WHAT TO PRODUCE: Your answer must be the lines from the start of the records through the line with "###### With a", exactly as written, without the pictures.

Rendered images with source text:
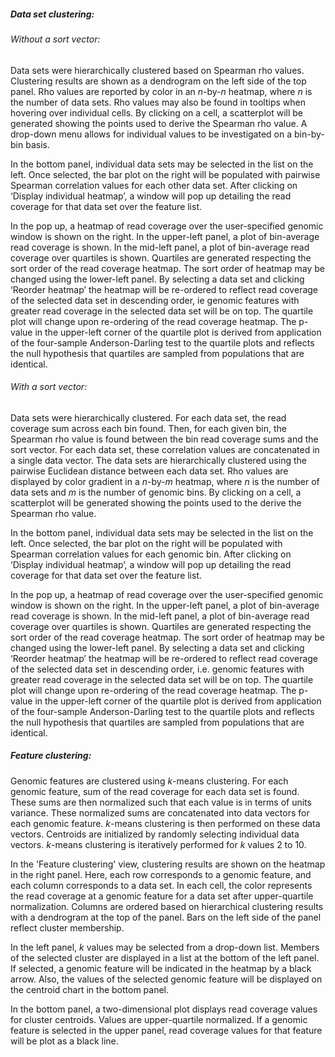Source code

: ##### Data set clustering:

###### Without a sort vector:

Data sets were hierarchically clustered based on Spearman rho values. Clustering results are shown as a dendrogram on the left side of the top panel. Rho values are reported by color in an *n*-by-*n* heatmap, where *n* is the number of data sets.  Rho values may also be found in tooltips when hovering over individual cells.  By clicking on a cell, a scatterplot will be generated showing the points used to derive the Spearman rho value.  A drop-down menu allows for individual values to be investigated on a bin-by-bin basis.

In the bottom panel, individual data sets may be selected in the list on the left.  Once selected, the bar plot on the right will be populated with pairwise Spearman correlation values for each other data set.  After clicking on ‘Display individual heatmap’, a window will pop up detailing the read coverage for that data set over the feature list.

In the pop up, a heatmap of read coverage over the user-specified genomic window is shown on the right. In the upper-left panel, a plot of bin-average read coverage is shown.  In the mid-left panel, a plot of bin-average read coverage over quartiles is shown.  Quartiles are generated respecting the sort order of the read coverage heatmap.  The sort order of heatmap may be changed using the lower-left panel.  By selecting a data set and clicking ‘Reorder heatmap’ the heatmap will be re-ordered to reflect read coverage of the selected data set in descending order, ie genomic features with greater read coverage in the selected data set will be on top.  The quartile plot will change upon re-ordering of the read coverage heatmap.  The p-value in the upper-left corner of the quartile plot is derived from application of the four-sample Anderson-Darling test to the quartile plots and reflects the null hypothesis that quartiles are sampled from populations that are identical.

###### With a sort vector:

Data sets were hierarchically clustered.  For each data set, the read coverage sum across each bin found.  Then, for each given bin, the Spearman rho value is found between the bin read coverage sums and the sort vector.  For each data set, these correlation values are concatenated in a single data vector.  The data sets are hierarchically clustered using the pairwise Euclidean distance between each data set.  Rho values are displayed by color gradient in a *n*-by-*m* heatmap, where *n* is the number of data sets and *m* is the number of genomic bins.  By clicking on a cell, a scatterplot will be generated showing the points used to the derive the Spearman rho value.

In the bottom panel, individual data sets may be selected in the list on the left.  Once selected, the bar plot on the right will be populated with Spearman correlation values for each genomic bin.  After clicking on ‘Display individual heatmap’, a window will pop up detailing the read coverage for that data set over the feature list.

In the pop up, a heatmap of read coverage over the user-specified genomic window is shown on the right. In the upper-left panel, a plot of bin-average read coverage is shown.  In the mid-left panel, a plot of bin-average read coverage over quartiles is shown.  Quartiles are generated respecting the sort order of the read coverage heatmap.  The sort order of heatmap may be changed using the lower-left panel.  By selecting a data set and clicking ‘Reorder heatmap’ the heatmap will be re-ordered to reflect read coverage of the selected data set in descending order, i.e. genomic features with greater read coverage in the selected data set will be on top.  The quartile plot will change upon re-ordering of the read coverage heatmap.  The p-value in the upper-left corner of the quartile plot is derived from application of the four-sample Anderson-Darling test to the quartile plots and reflects the null hypothesis that quartiles are sampled from populations that are identical.

##### Feature clustering:

Genomic features are clustered using *k*-means clustering. For each genomic feature, sum of the read coverage for each data set is found. These sums are then normalized such that each value is in terms of units variance. These normalized sums are concatenated into data vectors for each genomic feature. *k*-means clustering is then performed on these data vectors.  Centroids are initialized by randomly selecting individual data vectors. *k*-means clustering is iteratively performed for *k* values 2 to 10.

In the 'Feature clustering' view, clustering results are shown on the heatmap in the right panel.  Here, each row corresponds to a genomic feature, and each column corresponds to a data set. In each cell, the color represents the read coverage at a genomic feature for a data set after upper-quartile normalization.  Columns are ordered based on hierarchical clustering results with a dendrogram at the top of the panel. Bars on the left side of the panel reflect cluster membership.

In the left panel, *k* values may be selected from a drop-down list.  Members of the selected cluster are displayed in a list at the bottom of the left panel.  If selected, a genomic feature will be indicated in the heatmap by a black arrow.  Also, the values of the selected genomic feature will be displayed on the centroid chart in the bottom panel.

In the bottom panel, a two-dimensional plot displays read coverage values for cluster centroids. Values are upper-quartile normalized.  If a genomic feature is selected in the upper panel, read coverage values for that feature will be plot as a black line.
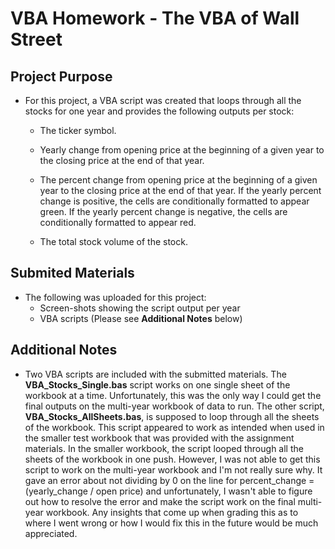 # VBA Homework - The VBA of Wall Street

## **Project Purpose**

* For this project, a VBA script was created that loops through all the stocks for one year and provides the following outputs per stock:

    * The ticker symbol.

    * Yearly change from opening price at the beginning of a given year to the closing price at the end of that year.

    * The percent change from opening price at the beginning of a given year to the closing price at the end of that year. If the yearly percent change is positive, the cells are conditionally formatted to appear green. If the yearly percent change is negative, the cells are conditionally formatted to appear red. 

    * The total stock volume of the stock.
    
## **Submited Materials**
* The following was uploaded for this project:
    * Screen-shots showing the script output per year 
    * VBA scripts (Please see **Additional Notes** below)
    
## **Additional Notes**
* Two VBA scripts are included with the submitted materials. The **VBA_Stocks_Single.bas** script works on one single sheet of the workbook at a time. Unfortunately, this was the only way I could get the final outputs on the multi-year workbook of data to run. The other script, **VBA_Stocks_AllSheets.bas**, is supposed to loop through all the sheets of the workbook. This script appeared to work as intended when used in the smaller test workbook that was provided with the assignment materials. In the smaller workbook, the script looped through all the sheets of the workbook in one push. However, I was not able to get this script to work on the multi-year workbook and I'm not really sure why. It gave an error about not dividing by 0 on the line for percent_change = (yearly_change / open price) and unfortunately, I wasn't able to figure out how to resolve the error and make the script work on the final multi-year workbook. Any insights that come up when grading this as to where I went wrong or how I would fix this in the future would be much appreciated.
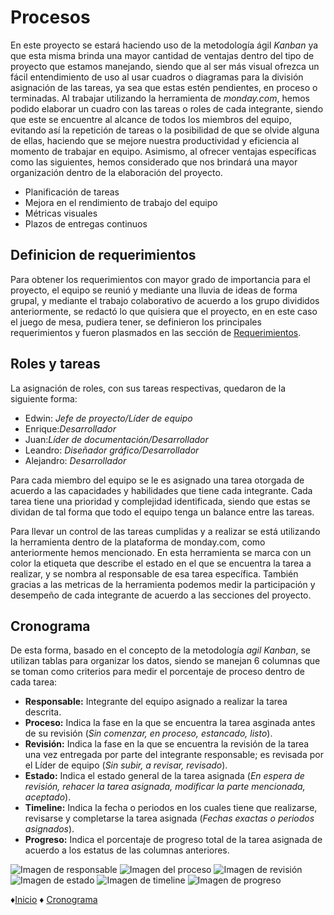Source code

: # Procesos
En este proyecto se estará haciendo uso de la metodología ágil *Kanban* ya que esta misma brinda una mayor cantidad de ventajas dentro del tipo de proyecto que estamos manejando, siendo que al ser más visual ofrezca un fácil entendimiento de uso al usar cuadros o diagramas para la división asignación de las tareas, ya sea que estas estén pendientes, en proceso o terminadas.
Al trabajar utilizando la herramienta de *monday.com*, hemos podido elaborar un cuadro con las tareas o roles de cada integrante, siendo que este se encuentre al alcance de todos los miembros del equipo, evitando así la repetición de tareas o la posibilidad de que se olvide alguna de ellas, haciendo que se mejore nuestra productividad y eficiencia al momento de trabajar en equipo.
Asimismo, al ofrecer ventajas específicas como las siguientes, hemos considerado que nos brindará una mayor organización dentro de la elaboración del proyecto.
* Planificación de tareas
* Mejora en el rendimiento de trabajo del equipo
* Métricas visuales
* Plazos de entregas continuos

## Definicion de requerimientos 
Para obtener los requerimientos con mayor grado de importancia para el proyecto, el equipo se reunió y mediante una lluvia de ideas de forma grupal, y mediante el trabajo colaborativo de acuerdo a los grupo divididos anteriormente,  se redactó lo que quisiera que el proyecto, en en este caso el juego de mesa, pudiera tener, se definieron los principales requerimientos y fueron plasmados en las sección de [Requerimientos](https://github.com/Edwin-Lines/Proyecto-And-Then...-/blob/main/Documentaci%C3%B3n/3.%20Requerimientos.md "Requerimientos").

## Roles y tareas
La asignación de roles, con sus tareas respectivas, quedaron de la siguiente forma:
* Edwin: *Jefe de proyecto/Líder de equipo*
* Enrique:*Desarrollador*
* Juan:*Líder de documentación/Desarrollador*
* Leandro: *Diseñador gráfico/Desarrollador*
* Alejandro: *Desarrollador*

Para cada miembro del equipo se le es asignado una tarea otorgada de acuerdo a las capacidades y habilidades que tiene cada integrante. Cada tarea tiene una prioridad y complejidad identificada, siendo que estas se dividan de tal forma que todo el equipo tenga un balance entre las tareas.

Para llevar un control de las tareas cumplidas y a realizar se está utilizando la herramienta dentro de la plataforma de monday.com, como anteriormente hemos mencionado. En esta herramienta se marca con un color la etiqueta que describe el estado en el que se encuentra la tarea a realizar, y se nombra al responsable de esa tarea específica. También gracias a las metricas de la herramienta podemos medir la participación y desempeño de cada integrante de acuerdo a las secciones del proyecto.

## Cronograma
De esta forma, basado en el concepto de la metodología *agil Kanban*, se utilizan tablas para organizar los datos, siendo se manejan 6 columnas que se toman como criterios para medir el porcentaje de proceso dentro de cada tarea:
* **Responsable:** Integrante del equipo asignado a realizar la tarea descrita.
* **Proceso:** Indica la fase en la que se encuentra la tarea asginada antes de su revisión (*Sin comenzar, en proceso, estancado, listo*).
* **Revisión:** Indica la fase en la que se encuentra la revisión de la tarea una vez entregada por parte del integrante responsable; es revisada por el Líder de equipo (*Sin subir, a revisar, revisado*).
* **Estado:** Indica el estado general de la tarea asignada (*En espera de revisión, rehacer la tarea asignada, modificar la parte mencionada, aceptado*).
* **Timeline:** Indica la fecha o periodos en los cuales tiene que realizarse, revisarse y completarse la tarea asignada (*Fechas exactas o periodos asignados*).
* **Progreso:** Indica el porcentaje de progreso total de la tarea asignada de acuerdo a los estatus de las columnas anteriores.

![Imagen de responsable](https://github.com/Edwin-Lines/Proyecto-And-Then...-/blob/main/Documentaci%C3%B3n/Imagenes%20a%20usar/Responsables.png)
![Imagen del proceso](https://github.com/Edwin-Lines/Proyecto-And-Then...-/blob/main/Documentaci%C3%B3n/Imagenes%20a%20usar/Proceso.png)
![Imagen de revisión](https://github.com/Edwin-Lines/Proyecto-And-Then...-/blob/main/Documentaci%C3%B3n/Imagenes%20a%20usar/Revisi%C3%B3n.png)
![Imagen de estado](https://github.com/Edwin-Lines/Proyecto-And-Then...-/blob/main/Documentaci%C3%B3n/Imagenes%20a%20usar/Estado.png)
![Imagen de timeline](https://github.com/Edwin-Lines/Proyecto-And-Then...-/blob/main/Documentaci%C3%B3n/Imagenes%20a%20usar/Timeline.png)
![Imagen de progreso](https://github.com/Edwin-Lines/Proyecto-And-Then...-/blob/main/Documentaci%C3%B3n/Imagenes%20a%20usar/Progreso.png)

♦[Inicio](https://github.com/Edwin-Lines/Proyecto-And-Then...- "Inicio") ♦ [Cronograma](https://github.com/Edwin-Lines/Proyecto-And-Then...-/blob/main/Documentaci%C3%B3n/2.%20Cronograma.md "Cronograma")
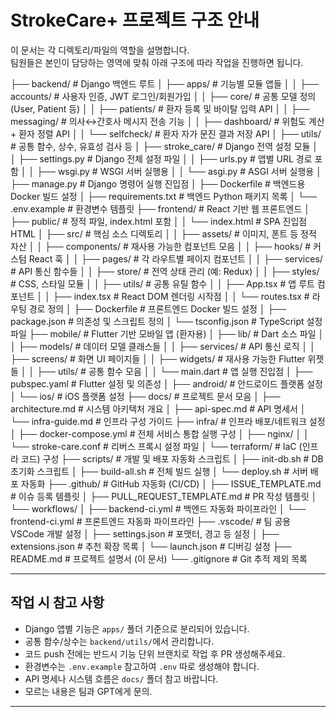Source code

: # StrokeCare+ 프로젝트 구조 안내

이 문서는 각 디렉토리/파일의 역할을 설명합니다.  
팀원들은 본인이 담당하는 영역에 맞춰 아래 구조에 따라 작업을 진행하면 됩니다.

├── backend/                         # Django 백엔드 루트
│   ├── apps/                        # 기능별 모듈 앱들
│   │   ├── accounts/                # 사용자 인증, JWT 로그인/회원가입
│   │   ├── core/                    # 공통 모델 정의 (User, Patient 등)
│   │   ├── patients/                # 환자 등록 및 바이탈 입력 API
│   │   ├── messaging/               # 의사↔간호사 메시지 전송 기능
│   │   ├── dashboard/               # 위험도 계산 + 환자 정렬 API
│   │   └── selfcheck/               # 환자 자가 문진 결과 저장 API
│   ├── utils/                       # 공통 함수, 상수, 유효성 검사 등
│   ├── stroke_care/                 # Django 전역 설정 모듈
│   │   ├── settings.py              # Django 전체 설정 파일
│   │   ├── urls.py                  # 앱별 URL 경로 포함
│   │   ├── wsgi.py                  # WSGI 서버 실행용
│   │   └── asgi.py                  # ASGI 서버 실행용
│   ├── manage.py                    # Django 명령어 실행 진입점
│   ├── Dockerfile                   # 백엔드용 Docker 빌드 설정
│   ├── requirements.txt             # 백엔드 Python 패키지 목록
│   └── .env.example                 # 환경변수 템플릿
├── frontend/                        # React 기반 웹 프론트엔드
│   ├── public/                      # 정적 파일, index.html 포함
│   │   └── index.html               # SPA 진입점 HTML
│   ├── src/                         # 핵심 소스 디렉토리
│   │   ├── assets/                  # 이미지, 폰트 등 정적 자산
│   │   ├── components/              # 재사용 가능한 컴포넌트 모음
│   │   ├── hooks/                   # 커스텀 React 훅
│   │   ├── pages/                   # 각 라우트별 페이지 컴포넌트
│   │   ├── services/                # API 통신 함수들
│   │   ├── store/                   # 전역 상태 관리 (예: Redux)
│   │   ├── styles/                  # CSS, 스타일 모듈
│   │   ├── utils/                   # 공통 유틸 함수
│   │   ├── App.tsx                  # 앱 루트 컴포넌트
│   │   ├── index.tsx                # React DOM 렌더링 시작점
│   │   └── routes.tsx               # 라우팅 경로 정의
│   ├── Dockerfile                   # 프론트엔드 Docker 빌드 설정
│   ├── package.json                 # 의존성 및 스크립트 정의
│   └── tsconfig.json                # TypeScript 설정 파일
├── mobile/                          # Flutter 기반 모바일 앱 (환자용)
│   ├── lib/                         # Dart 소스 파일
│   │   ├── models/                  # 데이터 모델 클래스들
│   │   ├── services/                # API 통신 로직
│   │   ├── screens/                 # 화면 UI 페이지들
│   │   ├── widgets/                 # 재사용 가능한 Flutter 위젯들
│   │   ├── utils/                   # 공통 함수 모음
│   │   └── main.dart                # 앱 실행 진입점
│   ├── pubspec.yaml                 # Flutter 설정 및 의존성
│   ├── android/                     # 안드로이드 플랫폼 설정
│   └── ios/                         # iOS 플랫폼 설정
├── docs/                            # 프로젝트 문서 모음
│   ├── architecture.md              # 시스템 아키텍처 개요
│   ├── api-spec.md                  # API 명세서
│   └── infra-guide.md               # 인프라 구성 가이드
├── infra/                           # 인프라 배포/네트워크 설정
│   ├── docker-compose.yml           # 전체 서비스 통합 실행 구성
│   ├── nginx/
│   │   └── stroke-care.conf         # 리버스 프록시 설정 파일
│   └── terraform/                   # IaC (인프라 코드) 구성
├── scripts/                         # 개발 및 배포 자동화 스크립트
│   ├── init-db.sh                   # DB 초기화 스크립트
│   ├── build-all.sh                 # 전체 빌드 실행
│   └── deploy.sh                    # 서버 배포 자동화
├── .github/                         # GitHub 자동화 (CI/CD)
│   ├── ISSUE_TEMPLATE.md            # 이슈 등록 템플릿
│   ├── PULL_REQUEST_TEMPLATE.md     # PR 작성 템플릿
│   └── workflows/
│       ├── backend-ci.yml           # 백엔드 자동화 파이프라인
│       └── frontend-ci.yml          # 프론트엔드 자동화 파이프라인
├── .vscode/                         # 팀 공용 VSCode 개발 설정
│   ├── settings.json                # 포맷터, 경고 등 설정
│   ├── extensions.json              # 추천 확장 목록
│   └── launch.json                  # 디버깅 설정
├── README.md                        # 프로젝트 설명서 (이 문서)
└── .gitignore                       # Git 추적 제외 목록

---

## 작업 시 참고 사항

- Django 앱별 기능은 `apps/` 폴더 기준으로 분리되어 있습니다.
- 공통 함수/상수는 `backend/utils/`에서 관리합니다.
- 코드 push 전에는 반드시 기능 단위 브랜치로 작업 후 PR 생성해주세요. 
- 환경변수는 `.env.example` 참고하여 `.env` 따로 생성해야 합니다. 
- API 명세나 시스템 흐름은 `docs/` 폴더 참고 바랍니다.
- 모르는 내용은 팀과 GPT에게 문의.
---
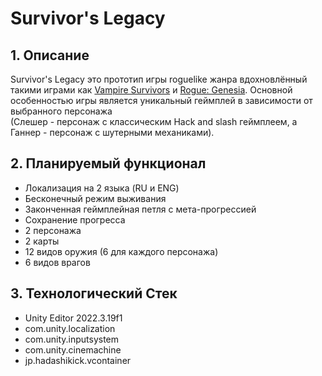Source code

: # Survivor's Legacy
## 1. Описание
Survivor's Legacy это прототип игры roguelike жанра вдохновлённый такими играми как [Vampire Survivors](https://store.steampowered.com/app/1794680/Vampire_Survivors/) и [Rogue: Genesia](https://store.steampowered.com/app/2067920/Rogue_Genesia/).
Основной особенностью игры является уникальный геймплей в зависимости от выбранного персонажа<br>
(Слешер - персонаж с классическим Hack and slash геймплеем, а Ганнер - персонаж с шутерными механиками).
## 2. Планируемый функционал
* Локализация на 2 языка (RU и ENG)
* Бесконечный режим выживания
* Законченная геймплейная петля с мета-прогрессией
* Сохранение прогресса 
* 2 персонажа
* 2 карты
* 12 видов оружия (6 для каждого персонажа)
* 6 видов врагов
## 3. Технологический Стек
* Unity Editor 2022.3.19f1
* com.unity.localization
* com.unity.inputsystem
* com.unity.cinemachine
* jp.hadashikick.vcontainer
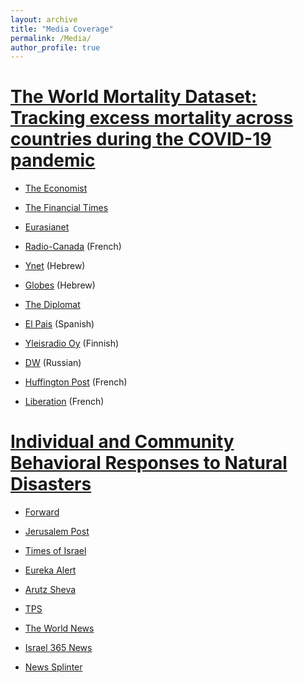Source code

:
 ```yaml
---
layout: archive
title: "Media Coverage"
permalink: /Media/
author_profile: true
---
```



[The World Mortality Dataset: Tracking excess mortality across countries during the COVID-19 pandemic](https://doi.org/10.1101/2021.01.27.21250604)
======
* [The Economist](https://www.economist.com/graphic-detail/coronavirus-excess-deaths-tracker)

* [The Financial Times](https://www.ft.com/content/a2901ce8-5eb7-4633-b89c-cbdf5b386938)

* [Eurasianet](https://eurasianet.org/statistics-show-central-asia-underreporting-covid-deaths) 

* [Radio-Canada](https://ici.radio-canada.ca/nouvelle/1776841/annee-pandemie-cartes-graphiques-coronavirus-covid) (French)

* [Ynet](https://www.ynet.co.il/health/article/r1oqxZEeu) (Hebrew)

* [Globes](https://www.globes.co.il/news/article.aspx?did=1001358959) (Hebrew)

* [The Diplomat](https://thediplomat.com/2021/03/how-covid-19-changed-asia/)

* [El Pais](https://elpais.com/mexico/2021-02-21/mexico-es-uno-de-los-paises-con-mayor-mortalidad-por-covid-del-mundo.html) (Spanish)

* [Yleisradio Oy](https://yle.fi/uutiset/3-11829569) (Finnish)

* [DW](https://www.dw.com/ru/nemeckij-uchenyj-o-covid-19-v-belarusi/a-56413826) (Russian)

* [Huffington Post](https://www.huffingtonpost.fr/entry/un-an-apres-arrive-t-on-a-compter-correctement-les-malades-et-morts-du-covid_fr_604f93b5c5b64ac582970fa7) (French)

* [Liberation](https://www.liberation.fr/checknews/une-etude-de-la-surmortalite-montre-que-certains-pays-ont-largement-sous-declare-les-morts-du-covid-20210310_UBE4CSVLABGTFJDMGO3D4STC7Q/) (French)



[Individual and Community Behavioral Responses to Natural Disasters](https://doi.org/10.1007/s11069-020-04365-2)
======
* [Forward](https://forward.com/fast-forward/465218/chaos-fosters-philanthropy-more-than-crime-israeli-researchers-say/)

* [Jerusalem Post](https://www.jpost.com/health-science/natural-disasters-lead-to-decreased-crime-increased-charity-study-659610)

* [Times of Israel](https://www.timesofisrael.com/israeli-study-crime-drops-in-areas-hit-by-natural-disasters/)

* [Eureka Alert](https://www.eurekalert.org/pub_releases/2021-02/thuo-teo021621.php)

* [Arutz Sheva](https://www.israelnationalnews.com/News/News.aspx/296914)

* [TPS](https://tps.co.il/articles/israeli-study-finds-natural-disasters-generate-increase-in-charity-decrease-in-crime/)

* [The World News](https://theworldnews.net/il-news/israeli-study-crime-drops-in-areas-hit-by-natural-disasters)

* [Israel 365 News](https://www.israel365news.com/187252/jerusalem-researchers-uncover-the-hidden-side-of-natural-disasters/)

* [News Splinter](https://newssplinter.com/israeleng/israeli-study-crime-rates-decrease-in-areas-affected-by-natural-disasters/)
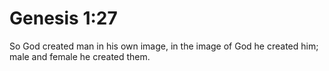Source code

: # Genesis 1:27

So God created man in his own image, in the image of God he created him; male and female he created them.
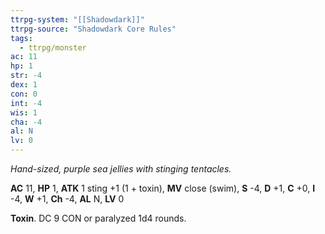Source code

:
 ```yaml
---
ttrpg-system: "[[Shadowdark]]"
ttrpg-source: "Shadowdark Core Rules"
tags:
  - ttrpg/monster
ac: 11
hp: 1
str: -4
dex: 1
con: 0
int: -4
wis: 1
cha: -4
al: N
lv: 0
---
```


_Hand-sized, purple sea jellies with stinging tentacles._

**AC** 11, **HP** 1, **ATK** 1 sting +1 (1 + toxin), **MV** close (swim), **S** -4, **D** +1, **C** +0, **I** -4, **W** +1, **Ch** -4, **AL** N, **LV** 0

**Toxin**. DC 9 CON or paralyzed 1d4 rounds.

RESULT OF THIS EXERCISE:
Source code

: ##### Data set clustering:

###### Without a sort vector:

Data sets were hierarchically clustered based on Spearman rho values. Clustering results are shown as a dendrogram on the left side of the top panel. Rho values are reported by color in an *n*-by-*n* heatmap, where *n* is the number of data sets.  Rho values may also be found in tooltips when hovering over individual cells.  By clicking on a cell, a scatterplot will be generated showing the points used to derive the Spearman rho value.  A drop-down menu allows for individual values to be investigated on a bin-by-bin basis.

In the bottom panel, individual data sets may be selected in the list on the left.  Once selected, the bar plot on the right will be populated with pairwise Spearman correlation values for each other data set.  After clicking on ‘Display individual heatmap’, a window will pop up detailing the read coverage for that data set over the feature list.

In the pop up, a heatmap of read coverage over the user-specified genomic window is shown on the right. In the upper-left panel, a plot of bin-average read coverage is shown.  In the mid-left panel, a plot of bin-average read coverage over quartiles is shown.  Quartiles are generated respecting the sort order of the read coverage heatmap.  The sort order of heatmap may be changed using the lower-left panel.  By selecting a data set and clicking ‘Reorder heatmap’ the heatmap will be re-ordered to reflect read coverage of the selected data set in descending order, ie genomic features with greater read coverage in the selected data set will be on top.  The quartile plot will change upon re-ordering of the read coverage heatmap.  The p-value in the upper-left corner of the quartile plot is derived from application of the four-sample Anderson-Darling test to the quartile plots and reflects the null hypothesis that quartiles are sampled from populations that are identical.

###### With a sort vector:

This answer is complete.